▼

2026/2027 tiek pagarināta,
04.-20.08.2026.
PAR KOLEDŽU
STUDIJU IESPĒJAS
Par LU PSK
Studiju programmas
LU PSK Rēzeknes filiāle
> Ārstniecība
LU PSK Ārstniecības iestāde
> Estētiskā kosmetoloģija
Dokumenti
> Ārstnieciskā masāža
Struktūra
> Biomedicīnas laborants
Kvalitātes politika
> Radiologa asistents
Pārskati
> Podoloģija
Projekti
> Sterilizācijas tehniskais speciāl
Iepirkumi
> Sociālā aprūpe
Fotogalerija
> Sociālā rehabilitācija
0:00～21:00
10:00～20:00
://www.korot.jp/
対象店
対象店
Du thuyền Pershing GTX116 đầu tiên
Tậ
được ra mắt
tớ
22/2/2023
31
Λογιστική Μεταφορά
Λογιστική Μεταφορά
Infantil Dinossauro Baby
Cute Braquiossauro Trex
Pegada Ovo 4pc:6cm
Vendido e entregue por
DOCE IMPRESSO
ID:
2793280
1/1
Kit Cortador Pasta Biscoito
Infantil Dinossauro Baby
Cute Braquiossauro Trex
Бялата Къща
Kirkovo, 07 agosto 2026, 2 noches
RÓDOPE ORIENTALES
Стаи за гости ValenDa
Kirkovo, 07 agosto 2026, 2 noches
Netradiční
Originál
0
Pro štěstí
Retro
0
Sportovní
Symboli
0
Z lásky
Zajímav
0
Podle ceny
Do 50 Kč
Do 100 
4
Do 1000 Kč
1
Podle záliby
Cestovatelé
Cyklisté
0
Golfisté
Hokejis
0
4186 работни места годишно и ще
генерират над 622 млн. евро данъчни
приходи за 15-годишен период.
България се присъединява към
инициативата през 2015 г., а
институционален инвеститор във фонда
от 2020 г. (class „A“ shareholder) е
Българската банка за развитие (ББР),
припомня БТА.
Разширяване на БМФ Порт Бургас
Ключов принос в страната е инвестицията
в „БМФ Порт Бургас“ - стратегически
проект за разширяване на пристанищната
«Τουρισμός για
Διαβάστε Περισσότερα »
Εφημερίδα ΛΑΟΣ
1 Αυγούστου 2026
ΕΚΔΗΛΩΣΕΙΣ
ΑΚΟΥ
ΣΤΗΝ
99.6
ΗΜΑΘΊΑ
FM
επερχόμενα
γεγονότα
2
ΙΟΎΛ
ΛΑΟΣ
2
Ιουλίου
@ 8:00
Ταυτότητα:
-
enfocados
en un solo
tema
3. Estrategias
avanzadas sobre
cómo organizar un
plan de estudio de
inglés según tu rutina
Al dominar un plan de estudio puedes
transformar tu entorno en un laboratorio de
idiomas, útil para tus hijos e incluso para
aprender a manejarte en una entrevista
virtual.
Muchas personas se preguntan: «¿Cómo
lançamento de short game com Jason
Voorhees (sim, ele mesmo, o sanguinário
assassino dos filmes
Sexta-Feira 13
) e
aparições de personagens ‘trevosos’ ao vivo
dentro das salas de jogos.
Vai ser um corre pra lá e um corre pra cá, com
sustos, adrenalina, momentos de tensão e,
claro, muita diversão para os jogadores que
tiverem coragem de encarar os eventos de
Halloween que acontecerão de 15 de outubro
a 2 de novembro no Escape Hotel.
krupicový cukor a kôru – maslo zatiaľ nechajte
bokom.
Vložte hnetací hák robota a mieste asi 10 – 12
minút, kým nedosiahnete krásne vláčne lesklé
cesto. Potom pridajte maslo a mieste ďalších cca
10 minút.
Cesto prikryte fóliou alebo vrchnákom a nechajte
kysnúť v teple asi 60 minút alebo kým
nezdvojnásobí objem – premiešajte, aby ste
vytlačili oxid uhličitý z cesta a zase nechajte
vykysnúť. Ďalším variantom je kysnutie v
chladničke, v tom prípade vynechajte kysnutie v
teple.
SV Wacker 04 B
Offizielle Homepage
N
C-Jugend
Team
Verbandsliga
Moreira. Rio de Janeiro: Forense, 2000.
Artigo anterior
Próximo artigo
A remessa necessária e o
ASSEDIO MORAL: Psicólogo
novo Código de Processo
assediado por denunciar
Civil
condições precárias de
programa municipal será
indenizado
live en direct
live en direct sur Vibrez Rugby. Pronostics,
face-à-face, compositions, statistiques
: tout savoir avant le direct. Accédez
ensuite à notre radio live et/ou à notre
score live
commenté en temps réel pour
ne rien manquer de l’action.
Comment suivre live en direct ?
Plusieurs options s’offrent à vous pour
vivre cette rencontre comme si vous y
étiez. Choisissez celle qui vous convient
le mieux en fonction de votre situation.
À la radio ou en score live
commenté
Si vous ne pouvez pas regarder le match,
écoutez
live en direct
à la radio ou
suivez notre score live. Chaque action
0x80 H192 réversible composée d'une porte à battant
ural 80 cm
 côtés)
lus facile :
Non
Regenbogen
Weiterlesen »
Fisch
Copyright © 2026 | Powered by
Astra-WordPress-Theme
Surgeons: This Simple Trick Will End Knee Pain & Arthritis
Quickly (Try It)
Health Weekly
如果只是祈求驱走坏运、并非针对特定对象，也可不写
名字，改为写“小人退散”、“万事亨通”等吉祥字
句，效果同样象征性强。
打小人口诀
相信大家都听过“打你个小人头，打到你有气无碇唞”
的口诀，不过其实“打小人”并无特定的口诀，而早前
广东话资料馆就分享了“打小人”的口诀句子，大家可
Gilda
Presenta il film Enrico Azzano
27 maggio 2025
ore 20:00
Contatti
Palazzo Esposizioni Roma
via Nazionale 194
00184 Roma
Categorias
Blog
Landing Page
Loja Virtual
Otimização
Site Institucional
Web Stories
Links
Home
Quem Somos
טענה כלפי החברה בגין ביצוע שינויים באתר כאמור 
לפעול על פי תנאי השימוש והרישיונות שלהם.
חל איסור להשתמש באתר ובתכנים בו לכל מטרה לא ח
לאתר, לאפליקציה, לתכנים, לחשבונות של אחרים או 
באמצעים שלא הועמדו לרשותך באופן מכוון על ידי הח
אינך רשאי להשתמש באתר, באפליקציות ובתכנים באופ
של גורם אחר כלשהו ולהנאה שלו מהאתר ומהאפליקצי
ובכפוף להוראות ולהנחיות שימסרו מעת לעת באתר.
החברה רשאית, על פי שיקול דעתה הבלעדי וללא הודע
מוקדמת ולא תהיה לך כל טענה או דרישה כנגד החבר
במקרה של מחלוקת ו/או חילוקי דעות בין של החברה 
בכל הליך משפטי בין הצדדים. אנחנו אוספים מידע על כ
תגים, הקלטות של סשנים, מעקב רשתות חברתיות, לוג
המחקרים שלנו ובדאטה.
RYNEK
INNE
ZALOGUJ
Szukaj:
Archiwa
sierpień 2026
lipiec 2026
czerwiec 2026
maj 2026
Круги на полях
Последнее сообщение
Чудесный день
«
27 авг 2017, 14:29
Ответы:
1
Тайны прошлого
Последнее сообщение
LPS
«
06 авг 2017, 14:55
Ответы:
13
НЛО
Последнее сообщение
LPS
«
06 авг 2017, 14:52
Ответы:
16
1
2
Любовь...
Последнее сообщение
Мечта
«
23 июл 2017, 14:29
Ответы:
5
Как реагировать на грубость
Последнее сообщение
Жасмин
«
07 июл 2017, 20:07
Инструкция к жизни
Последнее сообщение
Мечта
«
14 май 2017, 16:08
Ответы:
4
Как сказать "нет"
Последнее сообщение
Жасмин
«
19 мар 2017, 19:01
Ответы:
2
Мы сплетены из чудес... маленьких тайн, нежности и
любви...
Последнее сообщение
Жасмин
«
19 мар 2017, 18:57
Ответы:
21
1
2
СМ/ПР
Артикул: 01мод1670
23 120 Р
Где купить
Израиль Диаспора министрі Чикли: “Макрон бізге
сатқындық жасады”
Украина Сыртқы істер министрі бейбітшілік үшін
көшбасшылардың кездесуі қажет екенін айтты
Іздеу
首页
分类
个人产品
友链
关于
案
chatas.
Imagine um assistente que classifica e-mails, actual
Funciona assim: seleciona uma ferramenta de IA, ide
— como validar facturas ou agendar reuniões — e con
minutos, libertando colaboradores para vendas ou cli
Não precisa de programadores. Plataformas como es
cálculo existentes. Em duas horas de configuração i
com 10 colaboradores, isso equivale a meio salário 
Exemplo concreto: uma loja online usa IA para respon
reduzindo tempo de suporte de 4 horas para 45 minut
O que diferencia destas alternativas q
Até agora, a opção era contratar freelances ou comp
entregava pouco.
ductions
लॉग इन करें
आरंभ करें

▲

EXERCISE PROMPT:
Your task is to set down again, exactly, every line from the beginning of the listing through the line with "в „БМФ Порт".

RESULT BELOW:
2026/2027 tiek pagarināta,
04.-20.08.2026.
PAR KOLEDŽU
STUDIJU IESPĒJAS
Par LU PSK
Studiju programmas
LU PSK Rēzeknes filiāle
> Ārstniecība
LU PSK Ārstniecības iestāde
> Estētiskā kosmetoloģija
Dokumenti
> Ārstnieciskā masāža
Struktūra
> Biomedicīnas laborants
Kvalitātes politika
> Radiologa asistents
Pārskati
> Podoloģija
Projekti
> Sterilizācijas tehniskais speciāl
Iepirkumi
> Sociālā aprūpe
Fotogalerija
> Sociālā rehabilitācija
0:00～21:00
10:00～20:00
://www.korot.jp/
対象店
対象店
Du thuyền Pershing GTX116 đầu tiên
Tậ
được ra mắt
tớ
22/2/2023
31
Λογιστική Μεταφορά
Λογιστική Μεταφορά
Infantil Dinossauro Baby
Cute Braquiossauro Trex
Pegada Ovo 4pc:6cm
Vendido e entregue por
DOCE IMPRESSO
ID:
2793280
1/1
Kit Cortador Pasta Biscoito
Infantil Dinossauro Baby
Cute Braquiossauro Trex
Бялата Къща
Kirkovo, 07 agosto 2026, 2 noches
RÓDOPE ORIENTALES
Стаи за гости ValenDa
Kirkovo, 07 agosto 2026, 2 noches
Netradiční
Originál
0
Pro štěstí
Retro
0
Sportovní
Symboli
0
Z lásky
Zajímav
0
Podle ceny
Do 50 Kč
Do 100 
4
Do 1000 Kč
1
Podle záliby
Cestovatelé
Cyklisté
0
Golfisté
Hokejis
0
4186 работни места годишно и ще
генерират над 622 млн. евро данъчни
приходи за 15-годишен период.
България се присъединява към
инициативата през 2015 г., а
институционален инвеститор във фонда
от 2020 г. (class „A“ shareholder) е
Българската банка за развитие (ББР),
припомня БТА.
Разширяване на БМФ Порт Бургас
Ключов принос в страната е инвестицията
в „БМФ Порт Бургас“ - стратегически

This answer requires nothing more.